As the economy cooled in 2022 and beyond, new pressures emerged, including higher interest rates, persistent inflation, election-cycle uncertainty, tariffs, and geopolitical conflict. This resulted in a stagnant entrepreneurial economy where many businesses are seeing profit dollars fall 40–60% year over year if revenue is not growing.


The Hard Truth About Cost Control

When profitability declines, most business owners instinctively look to cut costs. The podcast breaks those costs into three buckets:

  1. Direct costs (supplies and materials) – For most small businesses, control here is limited. Unless you have significant scale or buying power, suppliers largely set the price.

  2. Overhead (non-labor operating expenses) – There is more control, but the impact is often modest. Cutting subscriptions or trimming discretionary spend can help, but it rarely moves the needle enough to restore profitability.
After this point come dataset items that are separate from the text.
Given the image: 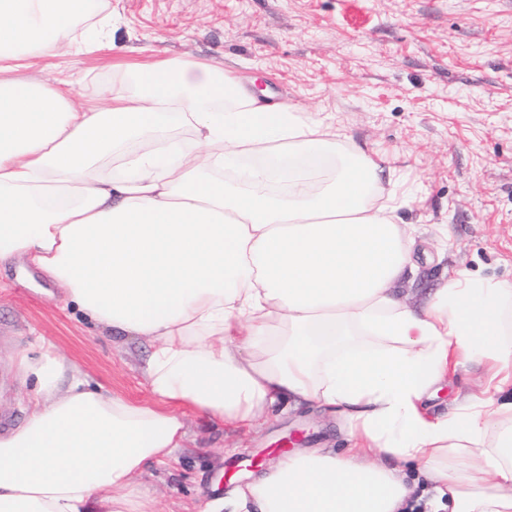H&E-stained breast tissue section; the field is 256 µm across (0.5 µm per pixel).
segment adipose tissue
Returning <instances> with one entry per match:
<instances>
[{"label":"adipose tissue","mask_w":512,"mask_h":512,"mask_svg":"<svg viewBox=\"0 0 512 512\" xmlns=\"http://www.w3.org/2000/svg\"><path fill=\"white\" fill-rule=\"evenodd\" d=\"M89 3L0 0V263L152 342L153 399L91 386L48 347L21 357L36 389L0 436V512H156L131 479L182 447L184 407L241 428L307 404L336 412L349 448L289 454L206 512H408L424 482L448 512H512V284L460 272L407 303L415 240L384 167L222 69L135 65L106 105L20 77L109 48ZM467 364L480 392L429 416Z\"/></svg>","instance_id":"adipose-tissue-1"}]
</instances>
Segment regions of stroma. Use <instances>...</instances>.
Wrapping results in <instances>:
<instances>
[{
  "mask_svg": "<svg viewBox=\"0 0 512 512\" xmlns=\"http://www.w3.org/2000/svg\"><path fill=\"white\" fill-rule=\"evenodd\" d=\"M113 28L109 58L204 61L244 79L269 104L336 128L394 169L416 240L419 279L454 269L512 283V0H95ZM67 79L78 99L108 100L119 74L98 54L44 59L28 71ZM54 285L0 266V431L22 424L32 381L17 355L52 346L91 384L138 402L146 341L116 342L54 298ZM183 448L133 479L157 512H204L229 477L297 447L345 444L339 417L316 405L226 431L191 414Z\"/></svg>",
  "mask_w": 512,
  "mask_h": 512,
  "instance_id": "1",
  "label": "stroma"
}]
</instances>
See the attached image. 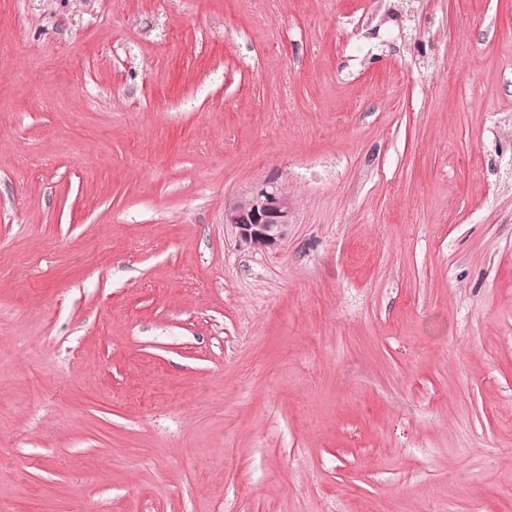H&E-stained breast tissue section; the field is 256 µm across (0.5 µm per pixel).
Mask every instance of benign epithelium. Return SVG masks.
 <instances>
[{
  "instance_id": "1",
  "label": "benign epithelium",
  "mask_w": 512,
  "mask_h": 512,
  "mask_svg": "<svg viewBox=\"0 0 512 512\" xmlns=\"http://www.w3.org/2000/svg\"><path fill=\"white\" fill-rule=\"evenodd\" d=\"M224 223L231 225L238 241L249 248L275 250L288 237L293 207L275 182L262 181L224 206Z\"/></svg>"
}]
</instances>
  3. Labor – This is where the greatest opportunity and risk lie. Labor is typically the largest expense on the P&L, and it is the area where owners actually have leverage, not on wages themselves, but on efficiency.
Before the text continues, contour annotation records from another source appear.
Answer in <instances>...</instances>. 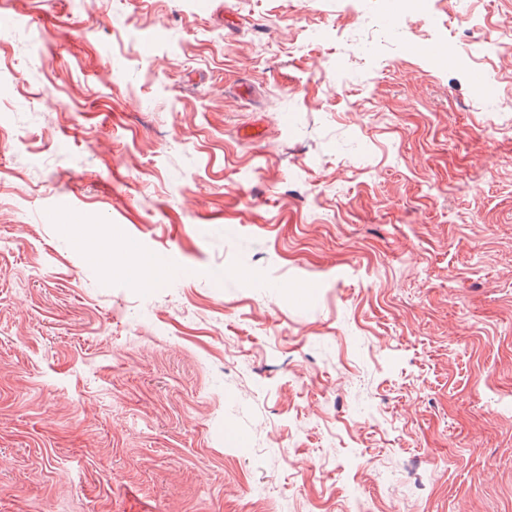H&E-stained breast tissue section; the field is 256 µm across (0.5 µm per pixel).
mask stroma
Segmentation results:
<instances>
[{"label": "stroma", "instance_id": "1", "mask_svg": "<svg viewBox=\"0 0 512 512\" xmlns=\"http://www.w3.org/2000/svg\"><path fill=\"white\" fill-rule=\"evenodd\" d=\"M511 31L0 0V512H512ZM132 276L145 285H154L164 277L163 269L151 258H141L131 268Z\"/></svg>", "mask_w": 512, "mask_h": 512}]
</instances>
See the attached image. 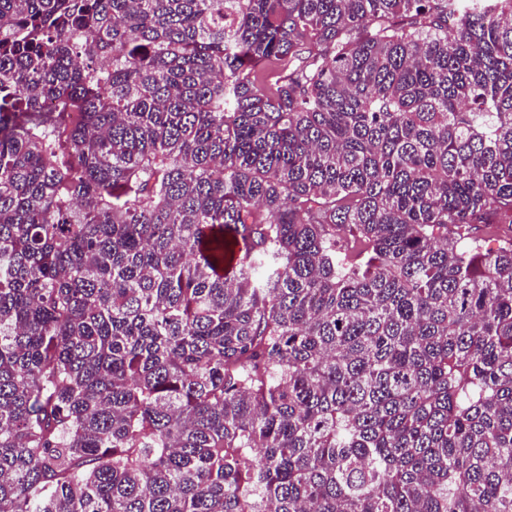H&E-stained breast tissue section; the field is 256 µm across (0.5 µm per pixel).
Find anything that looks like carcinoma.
Returning a JSON list of instances; mask_svg holds the SVG:
<instances>
[{"label": "carcinoma", "instance_id": "1", "mask_svg": "<svg viewBox=\"0 0 512 512\" xmlns=\"http://www.w3.org/2000/svg\"><path fill=\"white\" fill-rule=\"evenodd\" d=\"M503 224L512 0H0V512H512Z\"/></svg>", "mask_w": 512, "mask_h": 512}]
</instances>
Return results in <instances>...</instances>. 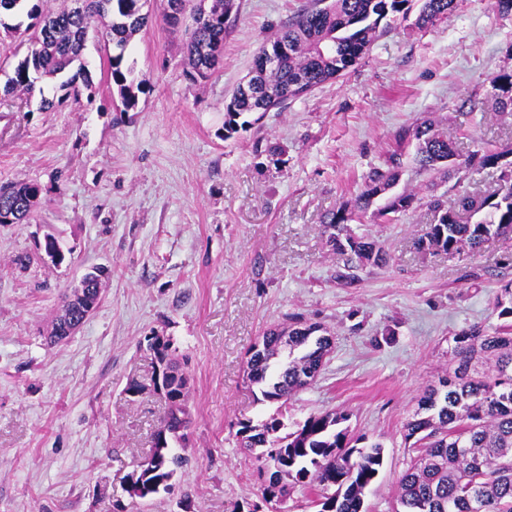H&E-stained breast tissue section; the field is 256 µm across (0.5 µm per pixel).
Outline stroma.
I'll return each mask as SVG.
<instances>
[{
    "mask_svg": "<svg viewBox=\"0 0 512 512\" xmlns=\"http://www.w3.org/2000/svg\"><path fill=\"white\" fill-rule=\"evenodd\" d=\"M308 4L236 0L222 61L204 80L190 75L181 30L156 21L126 53L146 82L130 110L93 40L91 94L45 110L0 99V186L42 188L28 222L0 224V512H314L297 487L264 503L256 455L235 439L239 420L277 409L248 386L246 353L293 315L334 346L285 418L346 411L384 447L367 510L394 512L417 397L445 374L454 336L503 325L496 297L512 280V236L475 252L416 249L433 220L426 199L487 193L498 174L460 182L405 162L397 189L415 194L412 208L352 226L389 261L349 280L321 220L352 208L365 176L423 119L451 134L466 126L460 155L489 143L512 150V115L496 111L490 83L512 72V14L457 0L429 28L396 22L348 73L225 137L224 104L255 52ZM49 236L62 266L46 258ZM95 267L108 273L99 307L66 341L47 343L63 295ZM151 336L170 341L189 378L188 463L169 492L140 500L127 478L166 412L149 389ZM133 380L145 391L127 393Z\"/></svg>",
    "mask_w": 512,
    "mask_h": 512,
    "instance_id": "stroma-1",
    "label": "stroma"
}]
</instances>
What the “Great Labor Reset” Really Means

The Great Labor Reset is not about paying people less or indiscriminately cutting headcount. It is about shifting from a mindset of “hire to keep up with demand” to one of intentional labor efficiency.


In today’s environment, many businesses cannot simply raise prices to offset higher costs. Demand is what it is. That means profitability must come from getting more value out of the labor dollars already being spent.


This requires a level of discipline that many entrepreneurs skipped during the boom years.


Track Labor Like You Track Revenue

Most labor problems are really data problems. Many owners know what they spend on payroll in total, but very few know which customers, projects, or jobs consume the most labor, where teams are over- or understaffed, and whether labor dollars are generating acceptable returns.


At a minimum, you should be separating and tracking direct labor (people producing and delivering the work) and management and administrative labor.

From there, the more granular the tracking, the better. Labor should be analyzed by client, project, segment, or location, whichever best reflects how value is created in the business.

Without this visibility, owners tend to add people reactively: “We’re busy, so we hired.” Over time, this leads to inefficiency, bloated payrolls, and shrinking margins.


Flexing Labor Instead of Freezing It

Rather than locking every employee in a fixed 40-hour work week regardless of workload, businesses should adjust labor hours based on actual demand and margin production.


This approach reflects a broader shift in workforce preferences as well. Many employees value flexibility and may welcome reduced hours during slowed periods. When managed transparently and supported by good systems, flexing labor can preserve profitability without sacrificing culture or talent.


The Bottom Line

The Great Labor Reset reflects a structural change. Entrepreneurs who continue to manage labor the way they did in 2015 will struggle. Those who adapt by tracking labor rigorously, focusing on efficiency, and building flexibility into their workforce will be far better positioned to survive and grow.